Over the past three years, the College of Agriculture, Food and Rural Enterprise (CAFRE) has been running its ‘Grow Careers’ event to open up the diverse world of horticulture to schoolchildren.

The college has refined its event year-on-year to ensure maximum engagement and exposure to different horticultural fields as an option to further their education.

This year, every school in Northern Ireland with year 11 pupils was invited to attend the event at CAFRE Greenmount Campus on 20 and 21 June.  

The key message was that horticulture and floristry are ideally suited to pupils who want an active, outdoor career that offers great local, UK and worldwide opportunities for employment – especially at supervisory or management level and for new business start-ups.

The annual event sows the seeds of interest through six practical interactive displays designed to showcase the many horticulture courses available at Greenmount.

New technologies in plant production  

This display challenged students to compete to see which group could pot more plants in a specified time either by hand or by using the potting machine. It was an ideal method in demonstrating mechanisation and technology in horticultural production.

Manual potting
Manual potting

Soft landscaping in garden design

This stop focused on arranging a selection of plants with a given theme inside a frame to engage students with creativity and design.  

Creative soft landscaping
Creative soft landscaping

Landscape construction

Greenmount has a reputation for producing students in hard landscaping who have won at National, European and Worldskills competitions.  

The visiting students had to assemble a tangram from basic information, thereby demonstrating teamwork, logic, visualisation and construction from a 2D plan to 3D reality.

There was a great buzz in the room as the students competed in groups to be the first to finish the puzzle.

The tangram challenge
The tangram challenge

Growing horticulture crops

Here students were able to connect science studies to practical horticulture. They learned about bio-controls and pollination in a strawberry trial and heard about the macro-and minor-nutrients needed for healthy growth. The activity was rounded off with a quiz to add a competitive element.

Sampling the crop
Sampling the crop

Managing green spaces and sports turf management.   

This was another stop that linked science to practical horticulture, in this case, golf greens and grounds, along with a focus on the application of technology and machinery in sports turf management.  

The students got to use a ‘Stimpmeter’ to test green speed and a ‘Cleg impact hammer’ to test the hardness of the surfaces, both of which impact ball behaviour.  

Testing green speed
Testing green speed

They were also introduced to the concepts of the precise yet integrated management of turf pests, diseases and disorders, fertilisers and irrigation.

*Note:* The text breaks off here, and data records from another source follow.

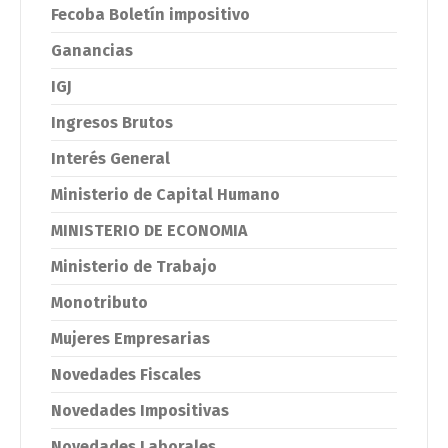
Fecoba Boletín impositivo
Ganancias
IGJ
Ingresos Brutos
Interés General
Ministerio de Capital Humano
MINISTERIO DE ECONOMIA
Ministerio de Trabajo
Monotributo
Mujeres Empresarias
Novedades Fiscales
Novedades Impositivas
Novedades Laborales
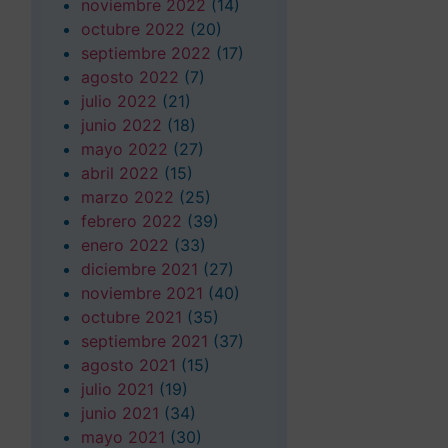
noviembre 2022
(14)
octubre 2022
(20)
septiembre 2022
(17)
agosto 2022
(7)
julio 2022
(21)
junio 2022
(18)
mayo 2022
(27)
abril 2022
(15)
marzo 2022
(25)
febrero 2022
(39)
enero 2022
(33)
diciembre 2021
(27)
noviembre 2021
(40)
octubre 2021
(35)
septiembre 2021
(37)
agosto 2021
(15)
julio 2021
(19)
junio 2021
(34)
mayo 2021
(30)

All of these activities were particularly pertinent in the current warm dry spell of weather. Students also got to practice putting balls for a bit of fun.

Trying out a fairway unit for size
Trying out a fairway unit for size

Floristry

On the first day of visits, students were able to watch up close competitors in a World Skills UK regional heat for the UK Skills competition to be held later in the year.  

On the second day, they had the chance to make an ‘impulse buy’ floral arrangement as an introduction to floristry – a micro practical exercise.

Enjoying Floristry
Enjoying Floristry

All in all, CAFRE believes that the annual ‘Grow Careers’ event is successfully challenging and slowly changing the perception of horticulture amongst local school teachers and pupils.

It is moving from one where horticulture is ‘just gardening’ to one more akin to the Chartered Institute of Horticulture definition that states:

“Horticulture is the science, technology, art, and business of cultivating and using plants to improve human life. Horticulturists and horticultural scientists create global solutions for sustainable nutritious food and healthy/restorative and beautiful environments.”